Il senso, appunto, delle nostre antiche città e dei nostri borghi, dei nostri templi e dei nostri portali. E di altro ancora.
Gli scalpellini. C’è un paese della Valle di Comino, San Donato, che ne va giustamente orgoglioso.
Alcuni di essi, molto prima ancora che si esaurisse il XIX secolo, erano già impegnati oltre Atlantico, addirittura organizzati in sindacato: un ramo di generazioni artigiane che ha segnato nel tempo testimonianze destinate a durare nell’eternità — ci auguriamo, almeno — come, ad esempio, le mura della ricostruita abbazia di Montecassino o del non lontano cimitero ai caduti polacchi, dove schiere di scalpellini sandonatesi lavorarono per anni e anni.
Ma non fu un’espressione artigiana esclusiva della sola San Donato, deve ritenersi, se quasi tutti i centri dell’attuale provincia di Frosinone sono più o meno “segnati”, laddove le calamità belliche o quelle contemporanee non hanno prodotto danni irreparabili, da tracce di quest’arte che certamente fu ed è nobile ma che il vento del progresso e la civiltà della plastica hanno tentato di annientare.
Eravamo una provincia agricola e ci hanno fatto credere di essere diventati una provincia industriale: l’impellente necessità di una nuova vita ha mandato in soffitta il vecchio ma il nuovo molto spesso si è rivelato un inganno. Un inganno del quale ognuno può rendersi personalmente conto, ad esempio transitando sull’autostrada, ai cui bordi vi sono sempre più fabbriche chiuse che aperte. Ettari ed ettari di buon terreno che le generose elargizioni della Cassa per il Mezzogiorno, la spavalda spregiudicatezza di sedicenti imprenditori (del Nord, soprattutto) che altro non erano che avventurieri senza scrupoli e la complicità di una classe politica quanto meno inetta sottrassero ad una agricoltura che avrebbe potuto essere fiorente se gestita con raziocinio per destinarla a quell’industria che ha poi fatto la fine che ha fatto.
Uno sfacelo dal quale, strano a dirsi, fra le poche cose che si sono salvate deve ancora una volta annoverarsi la vecchia, cara pietra. E stavolta il suo “aiuto” non si è fermato nell’ambito del territorio, così come per millenni era accaduto, ma ha addirittura portato il nome del territorio per il mondo. Infatti, dire oggi “perlato Royal”, ovvero “perlato Coreno”, inevitabilmente si finisce col collegare questo nome a quelle alture senza soluzione di continuità che da Ausonia e da Coreno Ausonio si allungano sin verso Ventosa, Castelforte, SS. Cosma e Damiano e giù di lì. Certo, lo spettacolo che si presenta a chi da Formia è diretto a Cassino attraverso la valle ausentina non è dei più edificanti (qualcuno lo ha generosamente definito “paesaggio lunare”). Ma se poi pensi che quelle pietre hanno risolto più di un problema, divenendo un prodotto addirittura d’esportazione, allora puoi anche sopportare quel “paesaggio lunare” che, almeno, ha avuto un ritorno in termini economici, visto che sei costretto a sopportarne altri (le fabbriche chiuse) che ti sono costate un occhio della testa e hanno illuso centinaia di persone senza rendere più di tanto alla collettività.

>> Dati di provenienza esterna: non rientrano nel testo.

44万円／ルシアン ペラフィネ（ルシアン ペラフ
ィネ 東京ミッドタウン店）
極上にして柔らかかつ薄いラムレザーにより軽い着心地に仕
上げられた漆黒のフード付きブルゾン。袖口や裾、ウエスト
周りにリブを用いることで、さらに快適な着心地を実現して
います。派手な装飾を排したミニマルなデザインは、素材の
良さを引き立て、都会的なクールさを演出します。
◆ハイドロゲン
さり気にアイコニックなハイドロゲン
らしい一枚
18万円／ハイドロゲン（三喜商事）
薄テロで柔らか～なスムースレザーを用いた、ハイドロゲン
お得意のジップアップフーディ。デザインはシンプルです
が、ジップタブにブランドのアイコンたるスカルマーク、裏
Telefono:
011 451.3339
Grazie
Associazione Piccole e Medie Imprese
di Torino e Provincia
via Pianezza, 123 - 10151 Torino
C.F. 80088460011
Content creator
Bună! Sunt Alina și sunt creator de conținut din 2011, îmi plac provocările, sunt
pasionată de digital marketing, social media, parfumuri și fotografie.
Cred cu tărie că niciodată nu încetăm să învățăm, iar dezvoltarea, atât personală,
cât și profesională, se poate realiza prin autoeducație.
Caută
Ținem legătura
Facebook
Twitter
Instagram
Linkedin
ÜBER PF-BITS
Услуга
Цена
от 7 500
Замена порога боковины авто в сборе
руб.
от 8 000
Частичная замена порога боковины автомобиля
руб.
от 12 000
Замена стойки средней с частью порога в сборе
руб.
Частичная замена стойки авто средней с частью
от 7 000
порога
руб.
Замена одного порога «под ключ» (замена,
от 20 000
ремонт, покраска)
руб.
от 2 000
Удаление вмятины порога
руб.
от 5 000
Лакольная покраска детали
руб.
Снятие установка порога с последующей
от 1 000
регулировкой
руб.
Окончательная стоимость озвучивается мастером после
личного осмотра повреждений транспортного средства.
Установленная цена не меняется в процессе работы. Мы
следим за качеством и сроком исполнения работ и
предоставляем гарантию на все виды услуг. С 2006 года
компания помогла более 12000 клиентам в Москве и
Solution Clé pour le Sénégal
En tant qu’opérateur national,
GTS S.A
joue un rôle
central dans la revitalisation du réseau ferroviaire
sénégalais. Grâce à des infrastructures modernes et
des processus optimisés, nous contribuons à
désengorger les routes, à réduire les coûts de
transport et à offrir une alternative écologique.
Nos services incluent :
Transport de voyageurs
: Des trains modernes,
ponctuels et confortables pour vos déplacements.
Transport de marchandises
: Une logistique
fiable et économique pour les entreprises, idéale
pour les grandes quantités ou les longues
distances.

E, allora, un omaggio alla pietra, alle nostre pietre, era quanto meno doveroso. Un altro omaggio, visto che è ormai diffuso il recupero degli antichi centri storici dei nostri paesi, dove ovviamente le pietre predominano in varie forme (anche se talvolta “vittime” dell’alluminio anodizzato), dovrebbe essere quello della salvaguardia delle vecchie macere, alcune delle quali, nonostante tutto, si conservano ancora in buono stato.
Lo meritano perché quei piccoli fazzoletti di terra che esse delimitavano sulle scoscese pendici dei nostri monti consentirono ad intere generazioni di sopravvivere. E, a noi stessi, di esserci.
© Costantino Jadecola, 1998.
One Reply to “LA CIVILTA’ DELLA PIETRA”
Sono perfettamente d’accordo.
Amo il calore che emana dalle vecchie pietre ed amo tutto quello che sanno raccontarci.